On 18 September 2018, Lex van der Heijden and Marjolein van Kessel (secretary skin patients the Netherlands and patient advocate Naevus International) held a guest lecture about ‘Entrepreneurship for medical sciences’.
They talked about the non-profit organisation they established, what issues they faced and how they solved them.
Van Kessel and Van der Heijden had been invited by Prof. dr. Aard Groen to provide this guest lecture. Professor Groen teaches Entrepreneurship and Valorisation at the University of Groningen and the University of Twente. During a conference in Vienna, Van Kessel and Van der Heijden started talking to professor Groen about challenges in the world of rare diseases and how they deal with these, seen through the eyes of an entrepreneur.
The guest lecture was held in front of an audience of international students and was also broadcast to students in other countries. The students were to work on entrepreneurship in different environments.
Van Kessel and Van der Heijden talked about the non-profit organisation they established, what issues they faced and how they solved them.

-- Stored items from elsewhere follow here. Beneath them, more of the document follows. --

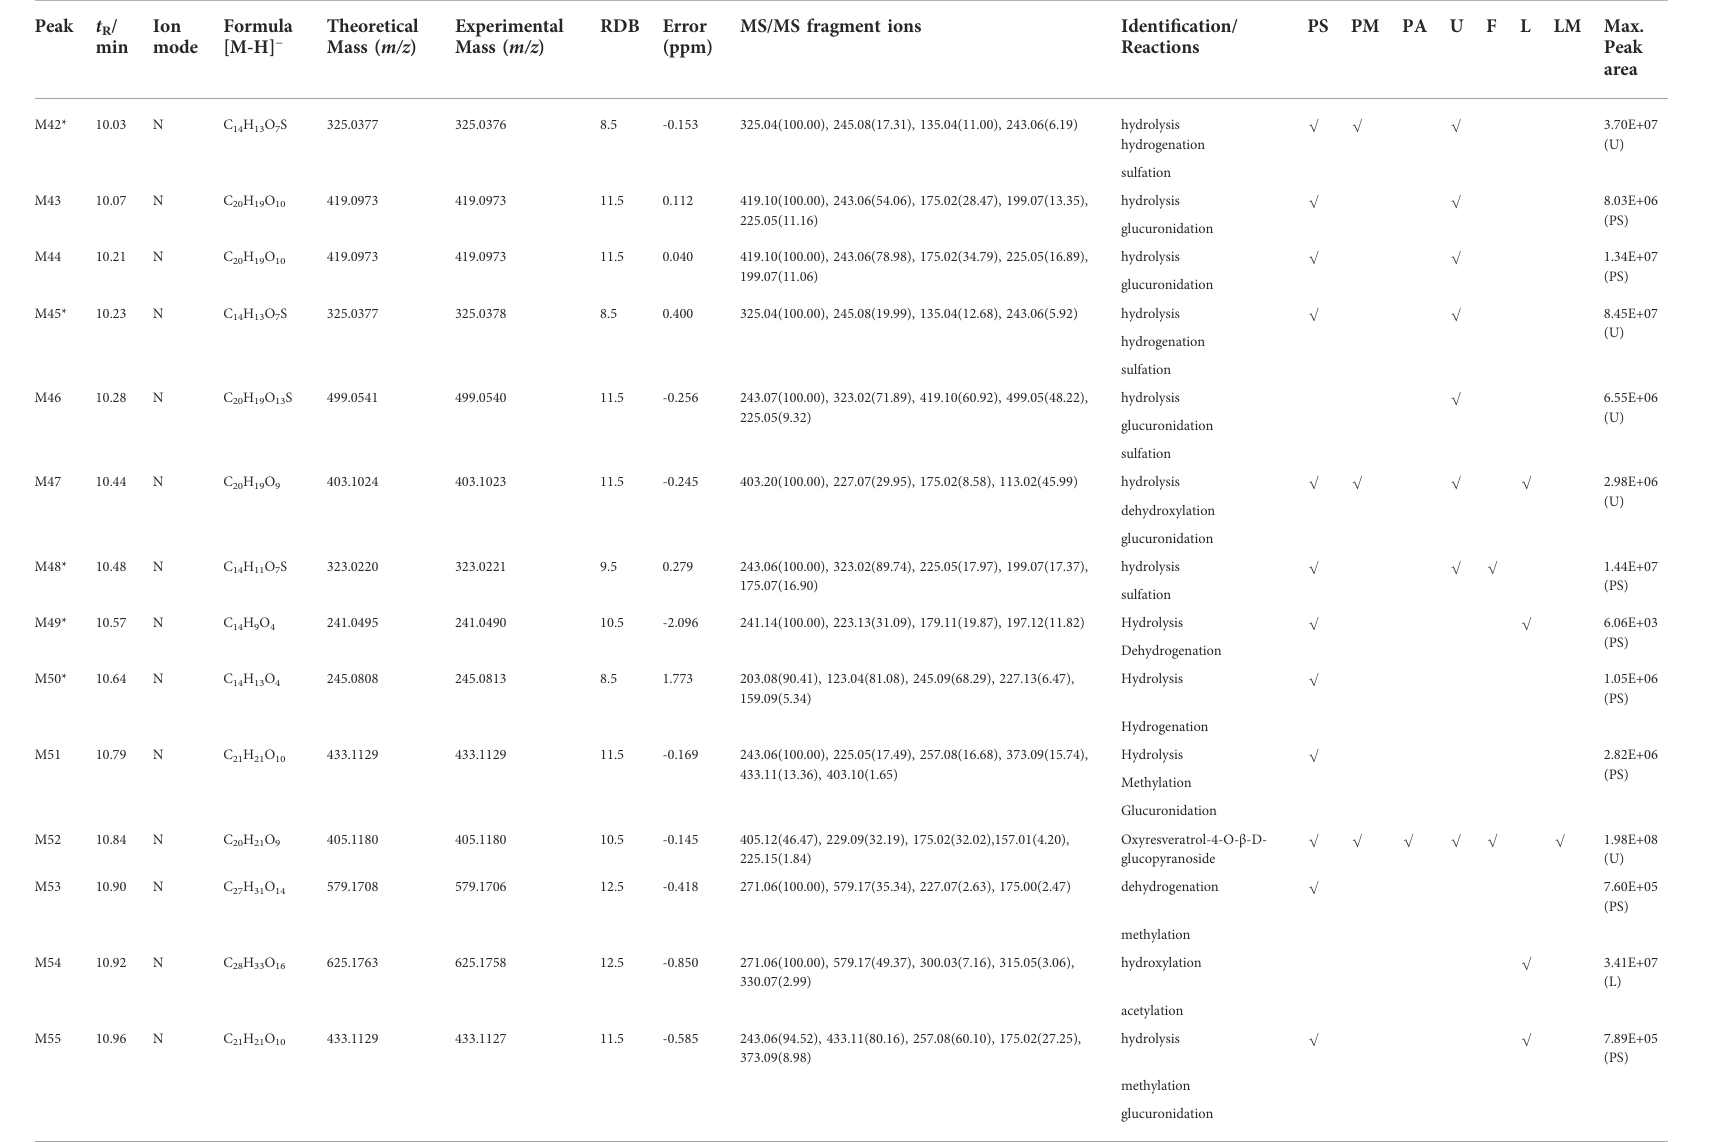
TABLE 1 ( Continued ) Summary of mulberroside A metabolites in vivo and in vitro of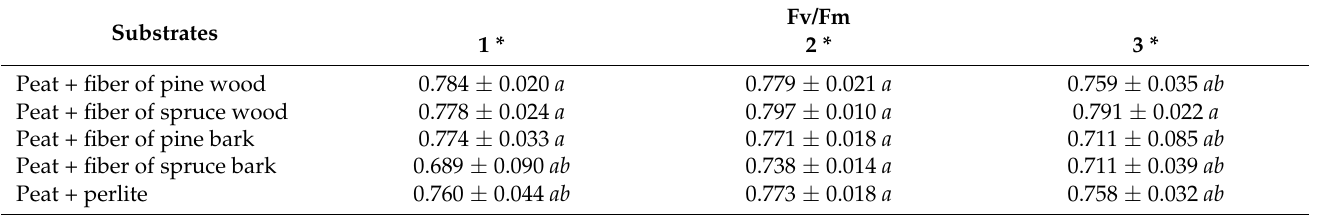
Table 5. Effect of mixes of peat with different amounts of wood and bark fibers and perlite on the chlorophyll fluorescence (Fv/Fm) of the blueberry saplings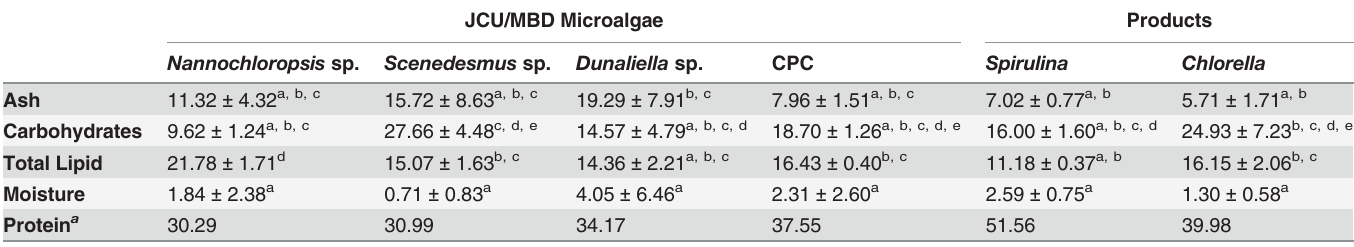
Table 4. Mean (% of dry weight) proximate biochemical composition of James Cook University/MBD Energy (JCU/MBD) microalgae and commercial microalgae products (mean ± SD, n = 3).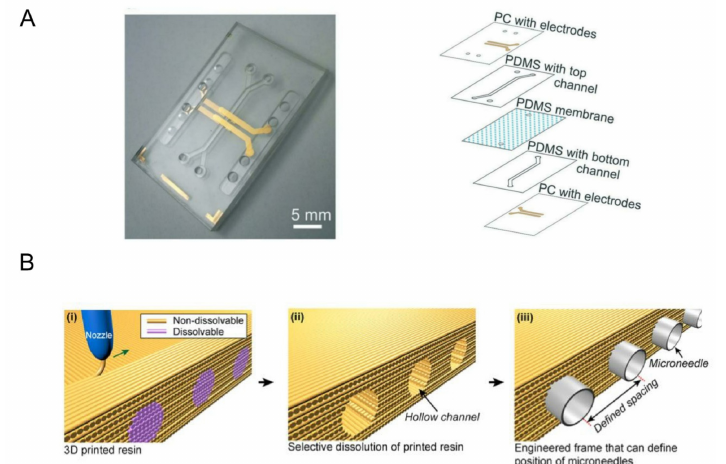
Figure 3. ( A ) Two PC substrates with integrated translucent gold electrodes were added to the upper and lower sides of the gut chip. Reprinted with permission from Ref. [72]. Copyright 2019 Royal Society of Chemistry. ( B ) Schematic illustration for fabrication of 3D printed frame. ( i ) Non- dissolvable and dissolvable resins were co-printed, and ( ii ) the dissolvable resin was selectively removed by submerging in DI water. ( iii ) Hollow channels were used for positioning microneedles. Reprinted with permission from Ref. [75]. Copyright 2015 American Institute of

Establishing a non-profit organisation is actually a form of entrepreneurship.
After Van Kessel and Van der Heijden introduced themselves, they talked about the following subjects:
- Today’s patients are overwhelmed by all the medical information (on Google, for example), don’t know what choices they have, don’t know how modern health technologies could affect their health and are not involved in the development of healthcare.
Tomorrow’s patients are connected (self-monitoring through sensors, for example), well informed, involved in the decision making process and manage their own medical information. - One of the presentation’s goals was to raise awareness for living with a rare disease and to explain what advocacy looks like in practice.
- To paint a clearer picture, some numbers concerning rare diseases were shared (such as there are 7,000 rare diseases; rare diseases are chronic diseases; 75% of rare diseases happens in young children, of which 30% pass away before they turn five years old; on average, it takes 5-7 years before the correct diagnosis is provided and 40% receive an incorrect diagnosis more than once).
- Each organisation’s main activities were presented (awareness, support, research and advocacy).
- An overview of what entrepreneurs need in this context (passion, perseverance, networks creativity and energy).
- Challenges patient organisations for rare diseases face a lack of proper diagnosis, getting through to patients and their families, financial support and lack of knowledge.